BAGHDAD (Reuters) - U.S.-backed Iraqi forces launched on Sunday a new push toward the Islamic State-held old city center of Mosul, on the western bank of the Tigris river, an Iraqi military spokesman said.
Iraqi forces are fighting their way toward the old center of the city, advancing from the south and the southwest, Brigadier-General Yahya Rasool, spokesman for the joint operations command, told state-run television.
Iraqi forces captured the eastern side of Mosul in January after 100 days of fighting and launched their attack on the districts that lie west of the Tigris river on Feb. 19.
Their advance in western Mosul paused over the past 48 hours because of bad weather.
Another Iraqi commanders said troops were advancing on the local government complex in western Mosul amid the "heaviest" fighting since the start of the operation over two weeks ago.
Maj. Gen. Haider al-Maturi of the Federal Police Commandos Division told the Associated Press that ISIS fighters dispatched at least six suicide car bombs, all of which were destroyed before reaching the troops.
Al-Maturi said his forces were about 500 meters from the government complex. He also said militants were moving from house to house and deploying snipers.
A US general on the ground said the Iraqi offensive against ISIS in western Mosul was on schedule but cautioned that it would get harder before it got easier.
"We are on (a good) timeline and we are fairly confident that the Iraqis are learning every day, and we are fairly confident they are going to continue to progress well," Brig. Gen. Rick Uribe, a deputy commanding general for coalition land forces, told AFP.
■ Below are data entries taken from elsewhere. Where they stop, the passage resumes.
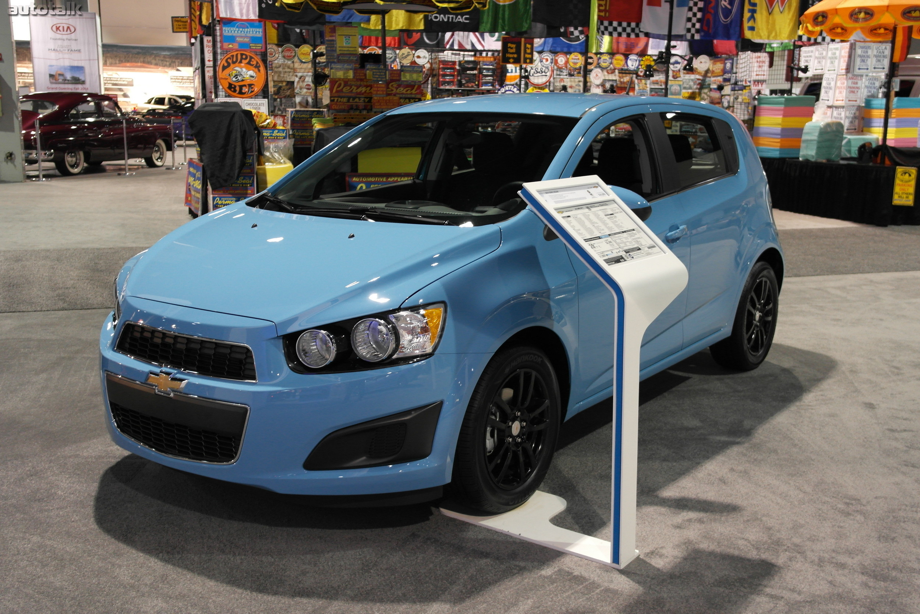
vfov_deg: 36.9
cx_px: 460
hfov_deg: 53.1
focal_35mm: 36
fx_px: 920
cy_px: 307
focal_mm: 24
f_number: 3.5
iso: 800
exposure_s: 1/20
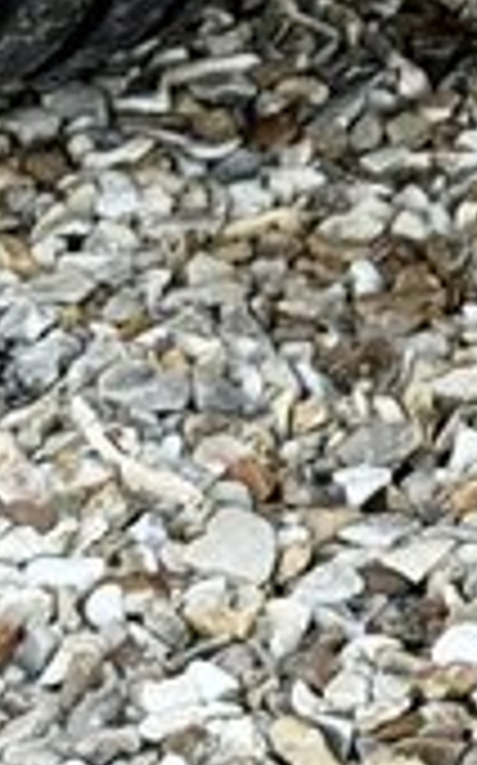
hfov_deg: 5.3
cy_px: -72
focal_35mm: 240
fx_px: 5000
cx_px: 1048
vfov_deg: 8.7
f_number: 1.78
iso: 64
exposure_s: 1/204
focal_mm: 6.76
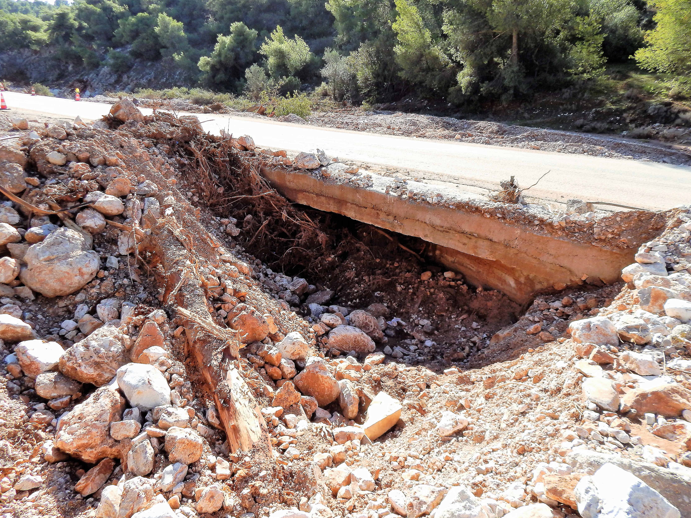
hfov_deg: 71.6
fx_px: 479
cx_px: 337
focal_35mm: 24
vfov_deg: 56.8
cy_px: 253
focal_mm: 4
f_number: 3
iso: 125
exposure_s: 1/640
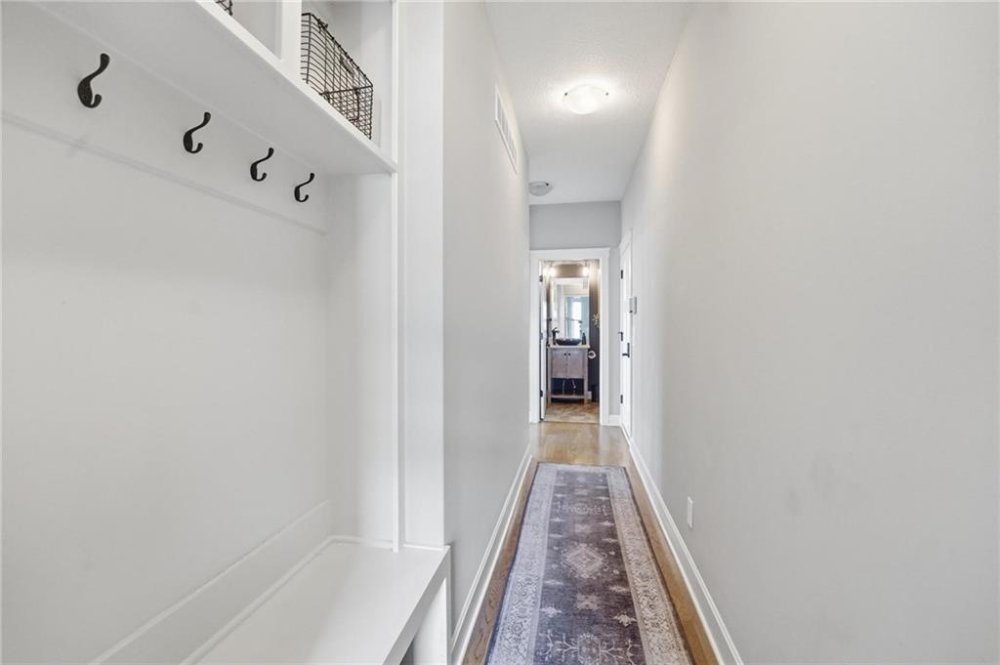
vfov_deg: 81.1
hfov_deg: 104.3
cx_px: 500
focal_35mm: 14
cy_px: 332
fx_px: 389
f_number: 7.1
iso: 1600
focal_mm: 14
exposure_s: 1/30
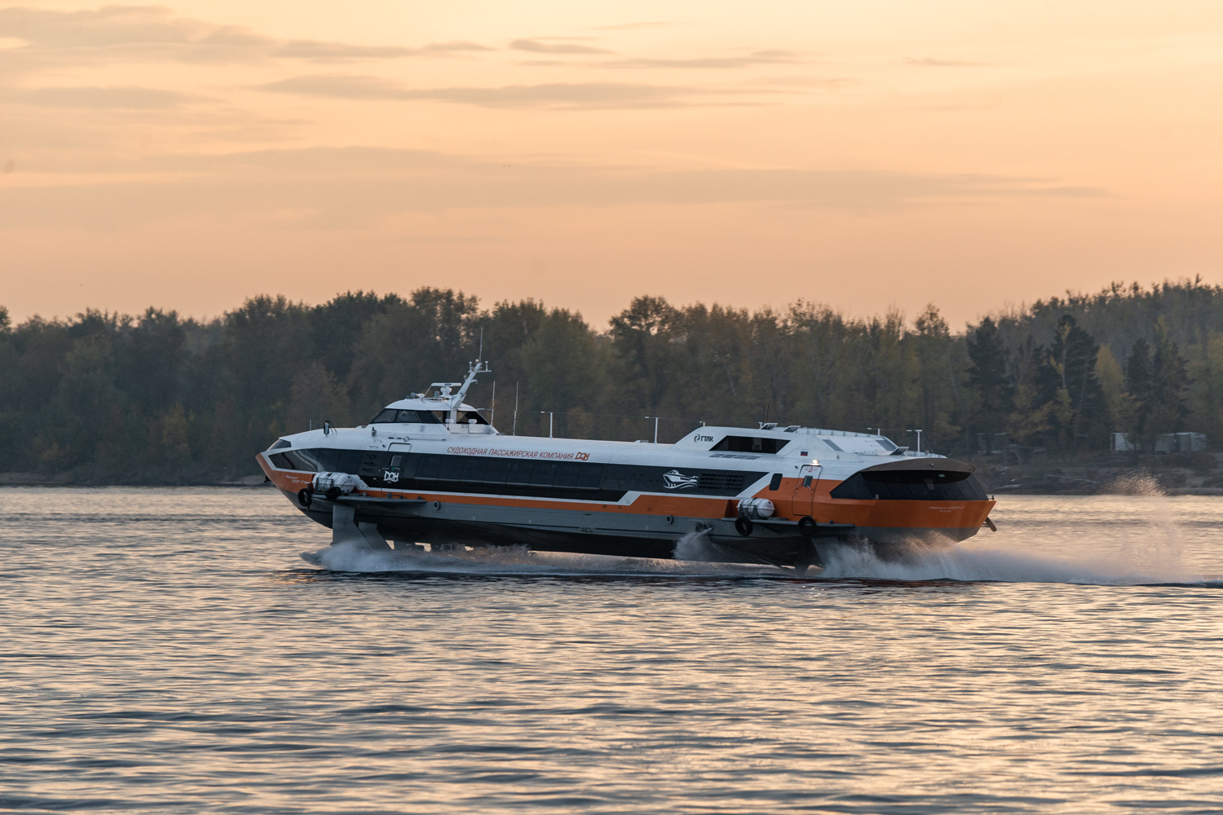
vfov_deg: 3.6
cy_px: 408
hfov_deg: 5.4
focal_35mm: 380
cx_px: 612
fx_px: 12908
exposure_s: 1/250
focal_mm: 380
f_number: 6.3
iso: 640
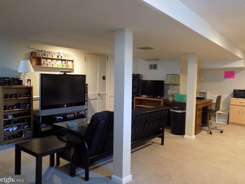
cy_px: 90
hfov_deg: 63.5
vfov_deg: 49.7
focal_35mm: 28
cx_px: 122
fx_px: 198
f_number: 3.2
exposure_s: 1/8
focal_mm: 4.8
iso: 400
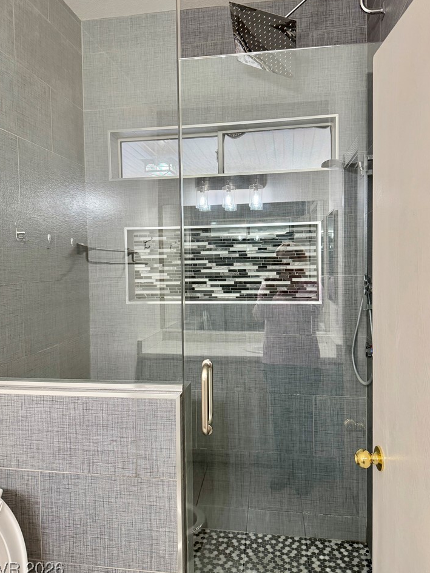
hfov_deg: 53.1
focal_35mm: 26
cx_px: 215
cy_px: 276
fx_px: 431
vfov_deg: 67.3
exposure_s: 1/120
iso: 320
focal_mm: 6.76
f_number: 1.78
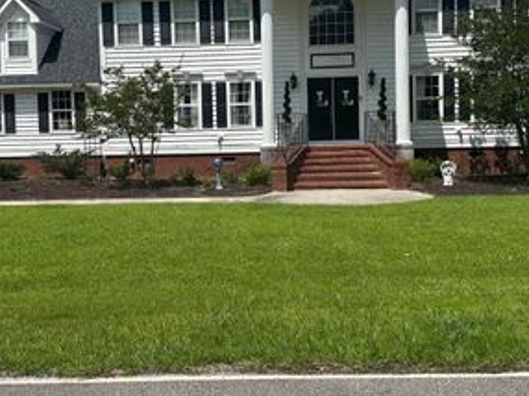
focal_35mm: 42
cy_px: 151
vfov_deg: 34.1
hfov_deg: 44.8
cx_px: 268
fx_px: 641
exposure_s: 1/6211
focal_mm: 6.86
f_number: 1.78
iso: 80
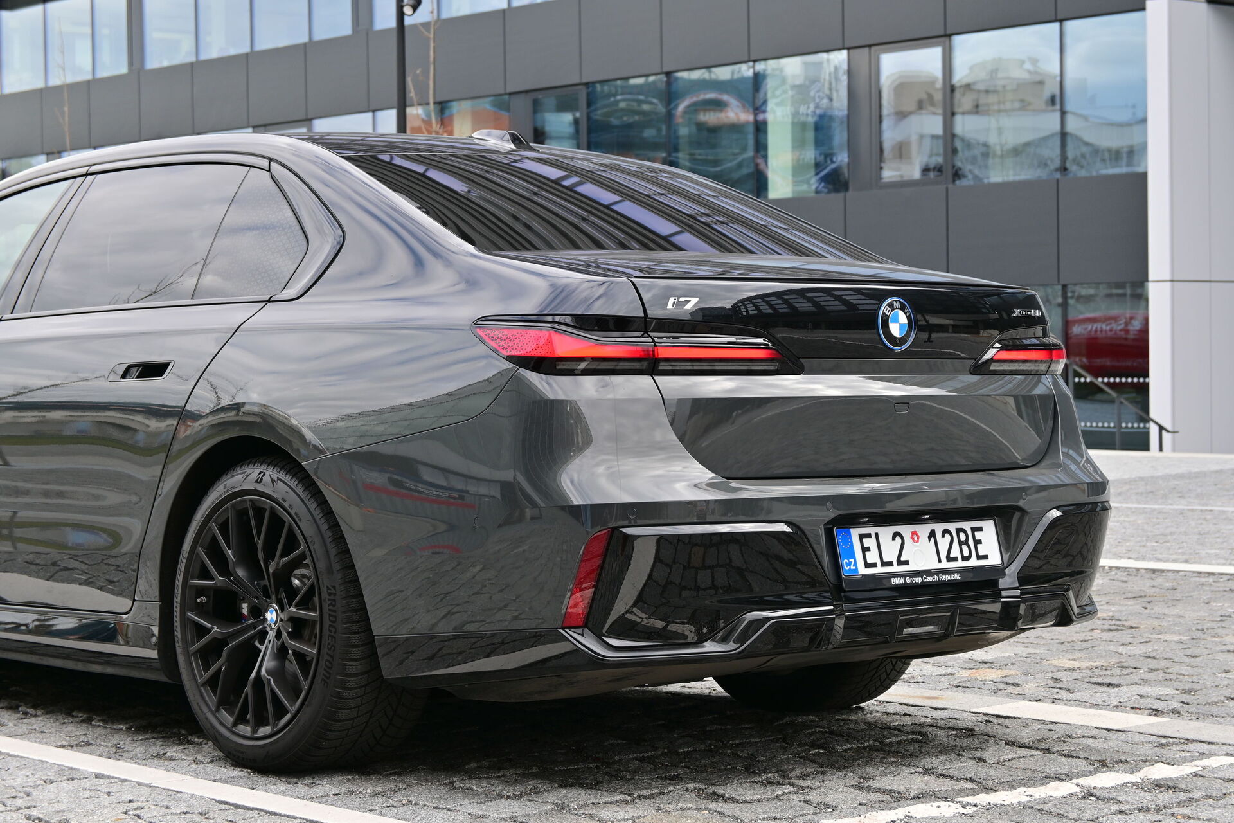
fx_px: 2571
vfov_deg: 18.2
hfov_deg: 27.0
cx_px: 617
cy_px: 412
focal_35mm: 75
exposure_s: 1/100
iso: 100
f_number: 6.3
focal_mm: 50
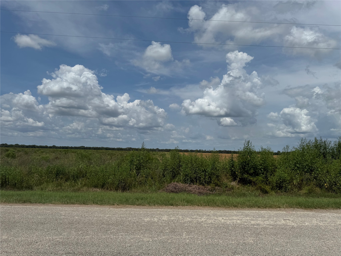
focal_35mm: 24
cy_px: 128
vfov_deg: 56.8
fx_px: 236
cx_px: 170
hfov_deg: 71.6
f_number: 1.78
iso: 80
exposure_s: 1/12346
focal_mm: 6.76
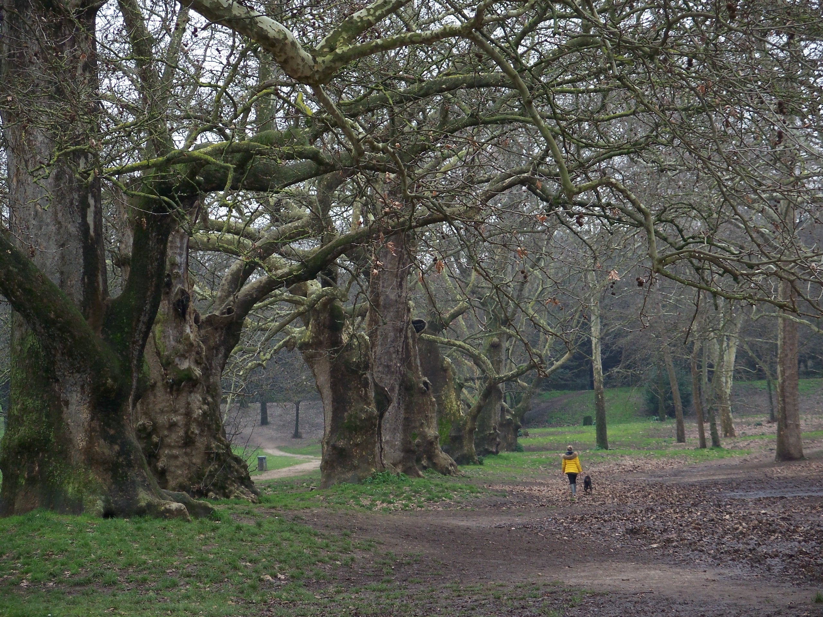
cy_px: 308
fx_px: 2687
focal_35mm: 113
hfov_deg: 17.4
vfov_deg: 13.1
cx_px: 412
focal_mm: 23.9
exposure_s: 1/160
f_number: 3.6
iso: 200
The Iraqi advance is approaching densely populated sections of the city, were narrow streets and alleys would require Iraqi forces to dismount armored vehicles and advance on foot, likely engaging ISIS militants in deadly room-to-room, house-to-house, street-to-street battles.
"Make no mistake about it, as we get closer to the center of the city, it just gets tougher and tougher because of the terrain that the Iraqi security forces are about to enter," Uribe told AFP in a phone interview from Baghdad.
US Army Lt. Gen. Stephen Townsend, the top US commander in Iraq, said this week that about 2,000 ISIS fighters were left in and around western Mosul. "There's significant numbers that are still able to defend that city," he said.
Townsend has also estimated that there are likely 12,000 to 15,000 ISIS militants left in Iraq and Syria, with roughly half likely in each country.
Defeating Islamic State in Mosul would crush the Iraqi wing of the caliphate declared by the group's leader, Abu Bakr al-Baghdadi, in 2014, over parts of Iraq and Syria.
Since the campaign against ISIS in Mosul started in mid-October, tens of thousands of Iraqi civilians have been displaced, flooding, and at times overwhelming, Iraqi and international aid groups on the ground there.
Over 50,000 people have reportedly fled western Mosul, and more than 190,000 people are thought to currently be displaced by the fighting.
"The top priority for humanitarians is to make sure that there is sufficient capacity at emergency sites to deal with the number of civilians who are fleeing western Mosul," Lise Grande, UN humanitarian coordinator in Iraq, said.
"In the past several weeks, we have been rushing to ... construct that capacity, and we are redoubling our efforts now."